Just came back from meeting new musical friends in Italy. Met some string players and pianists. One of them was in business, selling restoring and ... violins and the concertmaster of a major Italian symphony orchestra. He told me a very interesting story that is very much related to the subject.

Violins change the playing characteristics based on who's been playing the instrument. He knows a famous violin repairman and restorer in Italy who is also very much sought after in NY as well.
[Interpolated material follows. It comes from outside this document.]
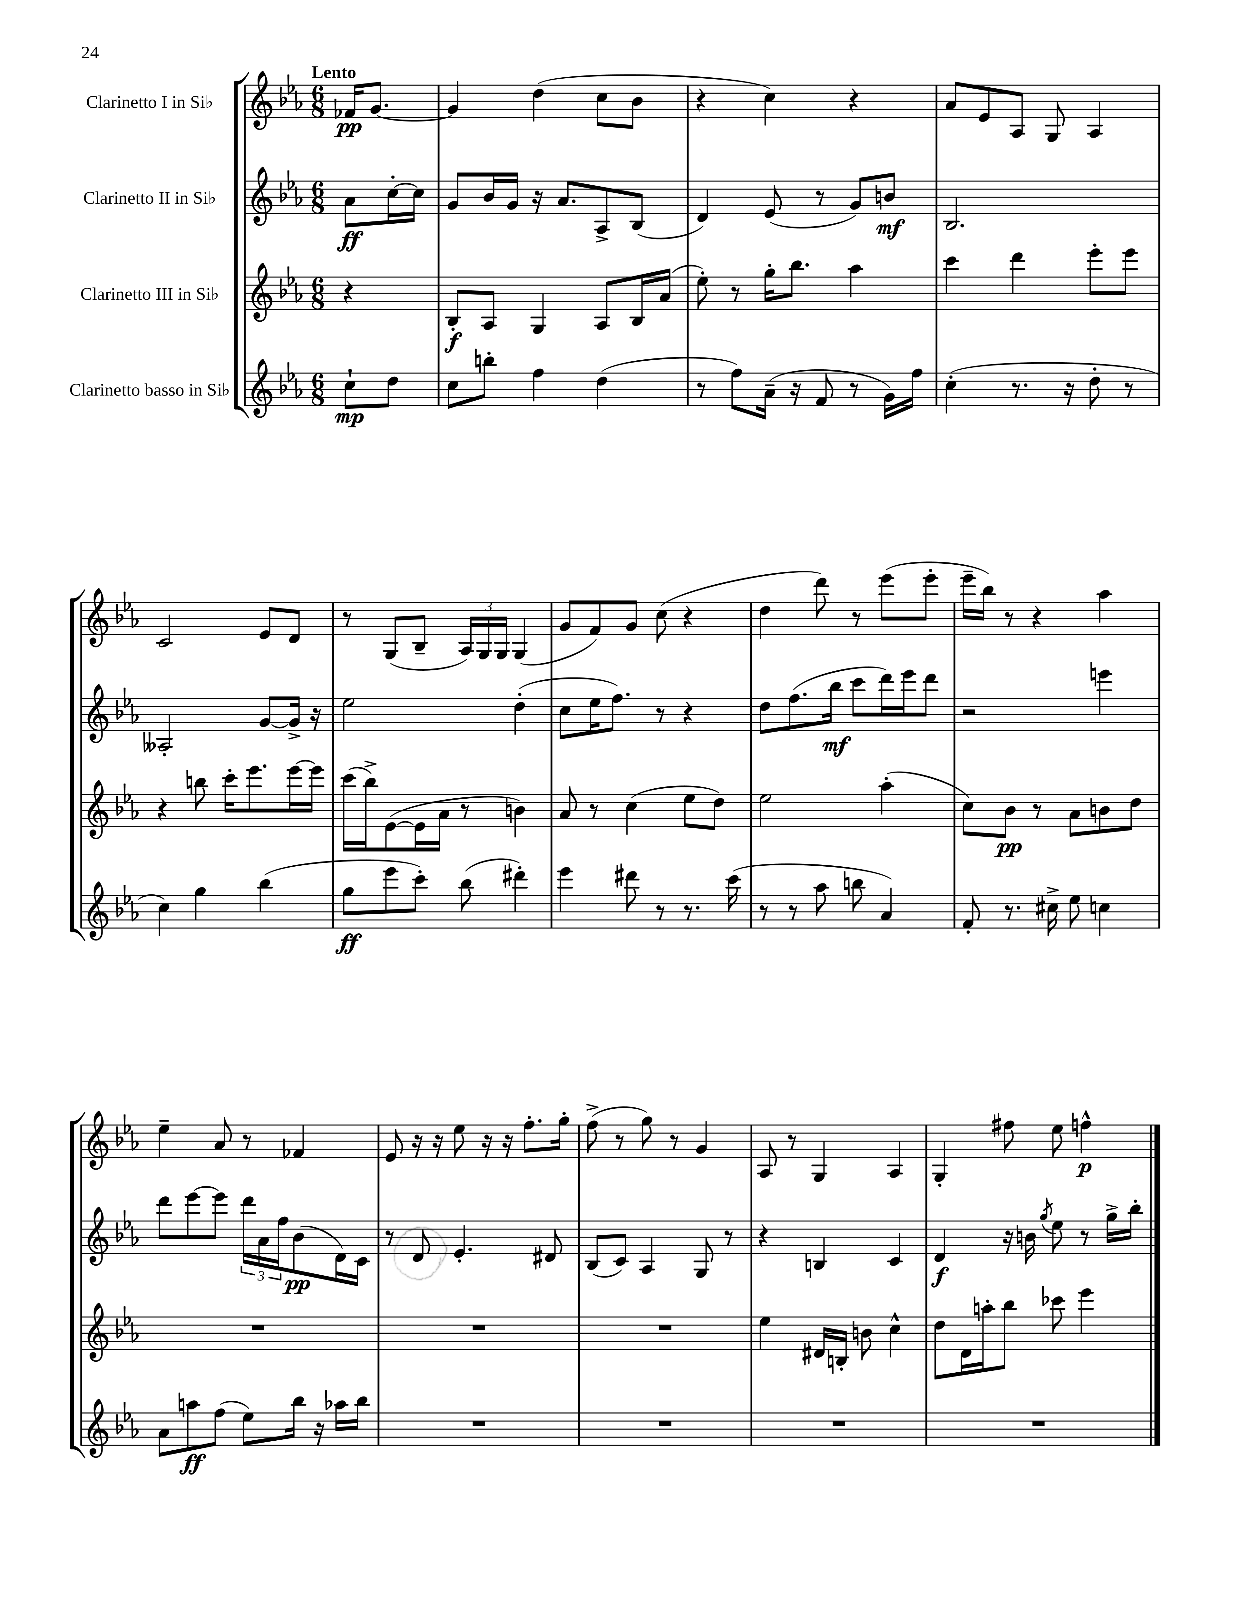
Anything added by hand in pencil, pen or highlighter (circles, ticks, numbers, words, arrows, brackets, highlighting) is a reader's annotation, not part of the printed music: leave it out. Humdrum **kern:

He often gets requests to tune up a violin that is perfectly repaired and adjusted, and usually very expensive one, because it just does not respond "just right". It sounds much like voicing of an oboe; touching up here and there to improve the instrument's responses to delicate musical expressions like intonation, playability, dynamics,....

Often, that famous repairman does nothing to the instrument but just lend it to a good player to try it out for couple of weeks. Then give it back to the owner. He told me that this works magic every time. The violin improves! The customers get satisfaction and make the repairman more precious and sought after!

The story is that a violin does change its musical responsiveness based on who has been playing upon it. Good players do improve the instrument's responsiveness and bad players do suppress the instrument's musical responsiveness. Some violinists would not let any one touch his/her violin, especially a bad player, for that reason. I do have similar experience with oboe in the past, not to a degree that violinists are talking about. But indeed have the similar affects.

I hope to put together a list of measurable physical parameters that may have affects to this phenomena, such as looking at the sound in frequency domain before and after in some sort of controlled manner. It appears that I will need to parameterize "musical responsiveness" into measureables. Another words, what do we mean when we say this instrument is better than the other when we play on it, and answer it with something we can measure, like pitch, intonation, loudness, tone color, etc. If any of you folks have any idea, please post. I would like to learn.